The July 2005 meeting of Ashbourne Section CROCA involved a visit to Wirksworth, a small town in Derbyshire, for a guided tour of the town and a visit to its Heritage Centre. The town itself developed before the days town planning and is a maze of narrow streets, alleys and steps.
In 1800, it was the third largest town in Derbyshire, its prosperity coming from the large amounts of lead which were mined locally. This industry declined over the years but its Barmoot Court, the oldest Industrial Court in the country, still meets twice a year to sort out any lead mining disputes There were also major quarries in the area (see article on the Ecclesbourne Valley Railway) but these have also gone into decline
One of the other major industries in the town was the manufacture of narrow tape.

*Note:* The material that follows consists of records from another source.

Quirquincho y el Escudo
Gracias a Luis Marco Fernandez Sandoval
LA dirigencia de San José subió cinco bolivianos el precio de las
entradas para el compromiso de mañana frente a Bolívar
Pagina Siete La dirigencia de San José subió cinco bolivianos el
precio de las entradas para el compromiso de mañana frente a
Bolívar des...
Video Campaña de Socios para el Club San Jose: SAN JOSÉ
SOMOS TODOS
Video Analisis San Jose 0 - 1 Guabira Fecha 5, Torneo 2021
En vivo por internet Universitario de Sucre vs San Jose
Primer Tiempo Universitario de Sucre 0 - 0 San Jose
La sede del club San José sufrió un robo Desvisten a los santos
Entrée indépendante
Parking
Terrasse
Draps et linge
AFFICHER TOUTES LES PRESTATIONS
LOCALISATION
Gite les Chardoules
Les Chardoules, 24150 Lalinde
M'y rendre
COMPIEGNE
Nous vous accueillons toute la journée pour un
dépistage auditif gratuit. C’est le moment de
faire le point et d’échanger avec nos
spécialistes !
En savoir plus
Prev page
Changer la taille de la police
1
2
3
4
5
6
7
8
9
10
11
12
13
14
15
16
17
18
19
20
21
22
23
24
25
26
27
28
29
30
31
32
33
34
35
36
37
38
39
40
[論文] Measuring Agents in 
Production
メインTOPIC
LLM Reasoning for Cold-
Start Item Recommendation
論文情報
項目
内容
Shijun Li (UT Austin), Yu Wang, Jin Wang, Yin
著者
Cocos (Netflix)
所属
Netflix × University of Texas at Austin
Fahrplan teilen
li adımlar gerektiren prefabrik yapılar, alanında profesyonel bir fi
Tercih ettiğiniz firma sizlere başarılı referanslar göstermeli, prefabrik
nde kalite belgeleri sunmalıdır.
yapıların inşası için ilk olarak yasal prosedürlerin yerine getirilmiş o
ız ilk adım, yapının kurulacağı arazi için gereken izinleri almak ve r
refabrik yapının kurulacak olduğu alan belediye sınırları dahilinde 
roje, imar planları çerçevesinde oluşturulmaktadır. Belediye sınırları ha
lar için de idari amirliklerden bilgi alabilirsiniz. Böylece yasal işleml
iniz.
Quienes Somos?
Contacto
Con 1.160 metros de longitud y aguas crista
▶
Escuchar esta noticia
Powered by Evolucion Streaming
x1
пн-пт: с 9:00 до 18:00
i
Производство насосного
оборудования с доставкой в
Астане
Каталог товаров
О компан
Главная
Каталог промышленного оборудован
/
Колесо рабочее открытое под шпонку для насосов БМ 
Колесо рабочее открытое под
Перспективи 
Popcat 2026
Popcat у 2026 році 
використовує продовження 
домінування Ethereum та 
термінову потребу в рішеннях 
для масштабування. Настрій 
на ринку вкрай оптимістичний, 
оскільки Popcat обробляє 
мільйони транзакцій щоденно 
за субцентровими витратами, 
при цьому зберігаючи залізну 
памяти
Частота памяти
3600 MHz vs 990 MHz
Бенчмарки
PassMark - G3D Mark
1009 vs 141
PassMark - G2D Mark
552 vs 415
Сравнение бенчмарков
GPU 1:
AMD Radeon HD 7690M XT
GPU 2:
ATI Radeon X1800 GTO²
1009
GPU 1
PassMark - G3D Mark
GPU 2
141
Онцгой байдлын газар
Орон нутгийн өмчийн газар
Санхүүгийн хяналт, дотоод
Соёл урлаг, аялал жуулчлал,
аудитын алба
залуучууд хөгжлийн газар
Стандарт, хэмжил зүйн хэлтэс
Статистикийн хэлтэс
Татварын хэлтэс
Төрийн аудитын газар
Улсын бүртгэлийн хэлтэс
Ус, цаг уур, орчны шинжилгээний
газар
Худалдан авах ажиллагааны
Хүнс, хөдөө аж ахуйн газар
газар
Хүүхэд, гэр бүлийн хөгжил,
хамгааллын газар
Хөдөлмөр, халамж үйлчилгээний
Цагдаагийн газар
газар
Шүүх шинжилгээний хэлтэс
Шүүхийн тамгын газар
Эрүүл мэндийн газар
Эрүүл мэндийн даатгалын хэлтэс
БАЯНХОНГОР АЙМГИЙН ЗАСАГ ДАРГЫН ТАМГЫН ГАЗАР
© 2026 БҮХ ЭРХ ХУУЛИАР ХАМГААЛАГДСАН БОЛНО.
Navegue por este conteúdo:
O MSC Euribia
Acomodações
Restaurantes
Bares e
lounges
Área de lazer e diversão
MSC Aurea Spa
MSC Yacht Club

Again, all the mills have now disappeared although Bowmer and Sons of Gorsey Bank Mill is still in operation as part of Bowmer Bond Narrow Fabrics at nearby Ashbourne. One of the main products was the miles and miles of red tape, beloved of officialdom at home and abroad. It was also Bowmer’s proud boast that it manufactured the fuse binding tape for every Mills bomb that was used in World War 1.
Running up from the main street are some very narrow and steep lanes and in the early 1900’s these were used as “test beds” for Rolls Royce cars which were being built at the newly opened works in Derby. I understand that motor cycle hill-climb trails used the same route.
If you are in the area, a visit is recommended to the Heritage Centre where there are exhibitions spanning the town’s history from prehistoric times to the present day. It is open Wednesday to Sunday (and on Bank Holidays) from Good Friday to the end of September, 1030 to 1630. Since it is run entirely by volunteers, a phone call beforehand is advisable. The tours are also run by the Centre but I suspect that they need to be pre-booked.